La cosa può far felici i cinefili, ma farà irritare tutti gli altri. Perché, se da un lato è vero che i 149 milioni di euro che il governo ha stanziato per integrare il Fondo Unico per lo Spettacolo (FUS) erano necessari, è anche vero che se non li avevano stanziati prima, è perché questi soldi non c’erano.

E allora da qualche parte devono pure saltar fuori.

Ma questo è segno di qualche cosa che non funziona. Questo atteggiamento dimostra tutta la distanza che il Governo ha con il Paese. E’ inutile decidere di non ‘tassare’ il cinema se poi, per il cinema, va a finire che vengono tassati tutti gli altri. Compresi quelli che non vanno al cinema. Vero, un euro a biglietto è una cifra spropositata, e forse se ne sono resi conto. Ma è anche assurdo il prezzo che ha la benzina, per dire. Poi basta che uno vada all’estero, per rendersi conto di quanto il nostro sia un Paese piccolo piccolo.

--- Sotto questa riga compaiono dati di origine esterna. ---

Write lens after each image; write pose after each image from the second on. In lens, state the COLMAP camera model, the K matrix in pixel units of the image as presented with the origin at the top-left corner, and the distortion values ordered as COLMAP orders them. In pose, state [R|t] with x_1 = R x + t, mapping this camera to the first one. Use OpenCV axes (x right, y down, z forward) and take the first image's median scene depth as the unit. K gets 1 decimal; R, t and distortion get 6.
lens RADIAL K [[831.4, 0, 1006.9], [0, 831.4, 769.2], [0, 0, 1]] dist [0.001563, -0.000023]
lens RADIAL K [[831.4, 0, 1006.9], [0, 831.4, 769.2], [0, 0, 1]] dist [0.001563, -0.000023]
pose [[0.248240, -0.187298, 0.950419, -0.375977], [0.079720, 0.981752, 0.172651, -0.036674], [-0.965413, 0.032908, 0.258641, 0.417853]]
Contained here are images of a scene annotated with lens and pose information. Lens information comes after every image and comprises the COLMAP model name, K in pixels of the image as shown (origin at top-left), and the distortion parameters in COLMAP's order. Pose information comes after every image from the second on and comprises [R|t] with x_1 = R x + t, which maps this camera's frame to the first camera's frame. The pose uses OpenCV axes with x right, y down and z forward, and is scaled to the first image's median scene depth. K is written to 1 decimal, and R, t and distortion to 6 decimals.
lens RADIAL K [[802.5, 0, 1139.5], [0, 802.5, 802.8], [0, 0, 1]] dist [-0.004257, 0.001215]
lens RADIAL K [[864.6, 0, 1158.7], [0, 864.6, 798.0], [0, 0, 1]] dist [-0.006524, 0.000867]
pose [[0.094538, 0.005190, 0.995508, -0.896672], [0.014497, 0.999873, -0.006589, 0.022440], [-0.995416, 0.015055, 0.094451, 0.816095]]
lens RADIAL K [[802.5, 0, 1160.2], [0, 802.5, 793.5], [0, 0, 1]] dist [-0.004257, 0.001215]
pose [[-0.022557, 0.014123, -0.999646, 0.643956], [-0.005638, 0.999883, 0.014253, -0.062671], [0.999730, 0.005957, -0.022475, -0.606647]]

Senza contare poi il fatto che ci deve essere una ‘politica cinematografica’ del Paese. O meglio: ci deve pur essere una ‘politica culturale’ del Paese, ed è di questa che si deve occupare lo Stato. Se invece si vuole continuare a dire che il cinema è industria e non cultura, va benissimo. Però, allora, i fondi che lo Stato regala alle opere cinematografiche siano un investimento reale e non ‘fondo perduto’.

Allora sì che il valore delle pellicole come i cinepanettoni diventa reale. Io investo dei soldi in un film e quei soldi tornano. E quello che guadagno, poi lo rinvesto in altre pellicole che magari non guadagnano un soldo, però almeno hanno una forte valenza culturale.

Ma se l’opinione del ministro che gestisce l’economia è che “con la cultura non si mangia”, be’, prepariamoci a un digiuno intellettuale illimitato.